## Texto de apoio
_____
Crescei e multiplicai-vos: o nudismo e o poliamor fazem com que os amantes usem
alianças, simultaneamente, nos anelares esquerdos e direitos. Os cabelos longos
e as barbas por fazer já não se preocupam com as entrevistas de emprego.
“Estamos ébrios de revolução!” A psicodelia parece romper com o tempo da rotina
estrita e heterônoma, o tempo do trabalho. Mas mesmo maio de 68 teve que
encarar o dia 1º de junho: segunda-feira.
O que acontece
quando os gritos de ordem espraiados pelas ruas de Paris começam a se
transformar em pichações cada vez mais silenciosas? Pichações que precisam ser
feitas na calada da noite, uma vez que um espectro ronda a Europa depois de
maio, o espectro da polícia. O poliamor e os brados por mais liberdade sexual
de fato promoveram uma profunda transvaloração dos costumes em vastas camadas
da sociedade ocidental. Mas seria possível entrever uma arregimentação da
poligamia pelas atuais casas de swing? Sexo grupal entre quatro paredes com
hora, local e preço para acontecer. O swing dá sobrevida à agonizante relação
monogâmica.
_____
## Registros de dados
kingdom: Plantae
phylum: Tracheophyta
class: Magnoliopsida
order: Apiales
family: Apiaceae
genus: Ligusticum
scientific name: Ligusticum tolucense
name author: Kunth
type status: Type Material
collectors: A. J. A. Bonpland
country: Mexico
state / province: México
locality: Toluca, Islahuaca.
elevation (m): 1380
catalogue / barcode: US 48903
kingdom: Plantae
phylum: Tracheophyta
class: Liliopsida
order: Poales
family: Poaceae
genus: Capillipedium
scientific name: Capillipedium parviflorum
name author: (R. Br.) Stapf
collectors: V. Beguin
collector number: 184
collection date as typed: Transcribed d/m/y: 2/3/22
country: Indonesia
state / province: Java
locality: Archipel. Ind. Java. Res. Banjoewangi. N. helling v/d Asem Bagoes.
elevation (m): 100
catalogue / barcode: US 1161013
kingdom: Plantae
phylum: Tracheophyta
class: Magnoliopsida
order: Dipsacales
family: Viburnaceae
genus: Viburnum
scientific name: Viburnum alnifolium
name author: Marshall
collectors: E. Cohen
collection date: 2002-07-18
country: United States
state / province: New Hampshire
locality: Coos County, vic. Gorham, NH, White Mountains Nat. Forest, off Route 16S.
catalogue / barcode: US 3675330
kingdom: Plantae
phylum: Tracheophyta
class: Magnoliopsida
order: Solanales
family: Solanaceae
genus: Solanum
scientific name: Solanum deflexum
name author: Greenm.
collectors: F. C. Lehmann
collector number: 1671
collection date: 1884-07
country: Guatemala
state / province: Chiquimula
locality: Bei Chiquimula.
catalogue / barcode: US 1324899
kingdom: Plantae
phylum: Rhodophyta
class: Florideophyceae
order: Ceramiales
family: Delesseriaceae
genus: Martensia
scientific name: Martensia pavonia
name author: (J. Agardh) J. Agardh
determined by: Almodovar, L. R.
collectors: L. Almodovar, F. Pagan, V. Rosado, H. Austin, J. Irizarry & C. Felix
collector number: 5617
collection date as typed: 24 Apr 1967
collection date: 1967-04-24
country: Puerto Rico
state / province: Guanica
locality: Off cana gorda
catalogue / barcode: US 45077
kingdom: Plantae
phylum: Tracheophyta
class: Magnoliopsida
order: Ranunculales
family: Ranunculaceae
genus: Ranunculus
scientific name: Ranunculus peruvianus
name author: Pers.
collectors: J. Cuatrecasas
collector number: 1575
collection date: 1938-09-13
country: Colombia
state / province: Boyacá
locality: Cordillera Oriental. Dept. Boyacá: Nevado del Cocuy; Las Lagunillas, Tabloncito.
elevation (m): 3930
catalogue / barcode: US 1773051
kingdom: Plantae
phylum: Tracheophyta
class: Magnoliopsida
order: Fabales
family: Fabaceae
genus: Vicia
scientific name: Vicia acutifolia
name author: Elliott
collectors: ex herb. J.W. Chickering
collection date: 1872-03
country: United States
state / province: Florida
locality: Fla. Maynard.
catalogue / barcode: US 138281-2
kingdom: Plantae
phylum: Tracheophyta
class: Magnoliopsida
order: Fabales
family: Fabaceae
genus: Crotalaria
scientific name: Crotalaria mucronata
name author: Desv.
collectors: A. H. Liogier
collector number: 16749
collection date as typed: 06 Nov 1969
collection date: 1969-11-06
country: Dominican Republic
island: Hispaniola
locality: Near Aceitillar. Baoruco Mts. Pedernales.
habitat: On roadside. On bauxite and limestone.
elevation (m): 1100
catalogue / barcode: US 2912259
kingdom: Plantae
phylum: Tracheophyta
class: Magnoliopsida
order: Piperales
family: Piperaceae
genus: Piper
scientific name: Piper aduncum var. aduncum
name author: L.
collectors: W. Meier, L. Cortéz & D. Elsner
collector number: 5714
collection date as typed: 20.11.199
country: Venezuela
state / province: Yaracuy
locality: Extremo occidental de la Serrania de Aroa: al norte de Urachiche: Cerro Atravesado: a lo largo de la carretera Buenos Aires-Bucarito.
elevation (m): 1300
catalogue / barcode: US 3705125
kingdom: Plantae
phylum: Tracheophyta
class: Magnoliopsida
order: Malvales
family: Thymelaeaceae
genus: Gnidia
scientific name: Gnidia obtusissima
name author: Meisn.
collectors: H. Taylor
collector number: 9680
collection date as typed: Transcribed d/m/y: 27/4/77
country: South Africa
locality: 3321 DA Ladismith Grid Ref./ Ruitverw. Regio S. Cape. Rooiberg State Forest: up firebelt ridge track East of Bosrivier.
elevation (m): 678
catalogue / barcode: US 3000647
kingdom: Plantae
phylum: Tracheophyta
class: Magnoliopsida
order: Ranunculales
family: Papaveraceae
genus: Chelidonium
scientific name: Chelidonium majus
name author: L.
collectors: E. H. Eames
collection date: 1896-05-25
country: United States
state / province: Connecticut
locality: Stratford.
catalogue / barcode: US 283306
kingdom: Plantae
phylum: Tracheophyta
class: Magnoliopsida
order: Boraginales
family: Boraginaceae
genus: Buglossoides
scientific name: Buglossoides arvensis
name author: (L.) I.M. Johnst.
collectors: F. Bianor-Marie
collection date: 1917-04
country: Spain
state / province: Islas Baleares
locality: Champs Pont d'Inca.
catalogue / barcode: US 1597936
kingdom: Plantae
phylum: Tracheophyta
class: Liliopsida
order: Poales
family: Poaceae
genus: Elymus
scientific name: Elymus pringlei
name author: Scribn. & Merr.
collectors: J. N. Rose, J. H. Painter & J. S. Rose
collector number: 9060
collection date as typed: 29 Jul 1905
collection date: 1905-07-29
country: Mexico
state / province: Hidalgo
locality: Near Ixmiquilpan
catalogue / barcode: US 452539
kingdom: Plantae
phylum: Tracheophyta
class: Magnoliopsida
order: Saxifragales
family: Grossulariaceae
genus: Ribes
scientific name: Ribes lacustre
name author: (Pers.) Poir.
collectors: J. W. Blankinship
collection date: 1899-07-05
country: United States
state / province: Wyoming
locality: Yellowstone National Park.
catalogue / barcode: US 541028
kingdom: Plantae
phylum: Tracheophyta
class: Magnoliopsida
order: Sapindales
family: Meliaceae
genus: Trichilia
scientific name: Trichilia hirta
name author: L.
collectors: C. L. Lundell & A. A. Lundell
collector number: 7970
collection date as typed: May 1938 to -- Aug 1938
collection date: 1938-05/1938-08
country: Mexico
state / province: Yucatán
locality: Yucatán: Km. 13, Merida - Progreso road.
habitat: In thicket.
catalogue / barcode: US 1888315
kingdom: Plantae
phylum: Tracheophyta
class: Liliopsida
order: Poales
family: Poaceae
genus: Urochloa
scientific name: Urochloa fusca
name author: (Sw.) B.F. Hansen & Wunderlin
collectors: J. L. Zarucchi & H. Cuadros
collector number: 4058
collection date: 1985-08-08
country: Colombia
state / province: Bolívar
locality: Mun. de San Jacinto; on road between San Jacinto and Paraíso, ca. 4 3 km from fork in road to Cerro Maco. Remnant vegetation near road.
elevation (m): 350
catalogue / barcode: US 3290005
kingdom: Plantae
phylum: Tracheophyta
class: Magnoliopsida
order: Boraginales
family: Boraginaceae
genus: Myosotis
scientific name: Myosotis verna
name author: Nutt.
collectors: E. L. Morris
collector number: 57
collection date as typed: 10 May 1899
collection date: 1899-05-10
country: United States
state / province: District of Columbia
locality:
_____
## O que fazer
a) Segundo o texto sobre maio de 68, por que as pichações precisam ser feitas "na calada da noite"? Responda em uma a três frases.
b) Dê continuidade ao texto sobre maio de 68 a partir da última frase mostrada.

## Lista de respostas
a) Porque, depois de maio, um espectro ronda a Europa: o espectro da polícia.

b)
O que acontece
quando a criatividade psicodélica de ontem começa a municiar a indústria
publicitária depois de maio? A contracultura começa a se tornar cotidiana. (O
cotidiano, vale lembrar, não foi tomado de assalto pela revolução.) A
contracultura começa a se tornar a cultura que dita contra o que os cidadãos
devem se postar. Os cálculos de rentabilidade do capital percebem que a
contracultura estimula a produtividade dos funcionários que já não precisam
vestir gravata e das funcionárias que, vez por outra, nas sextas-feiras, podem
descortinar as pernas. O horário de trabalho flexível – faça sua rotina! –
remove a figura exterior do ponto que deve ser batido, respectivamente, às 8h e
às 18h, para transferir o princípio de coação do horário para dentro de nossas
cabeças. O home office transporta o trabalho para dentro de casa, traz a
premência do relatório para a escrivaninha ao lado da cama, sonhamos com as
planilhas e os planos de meta. Depois de maio, o pesadelo.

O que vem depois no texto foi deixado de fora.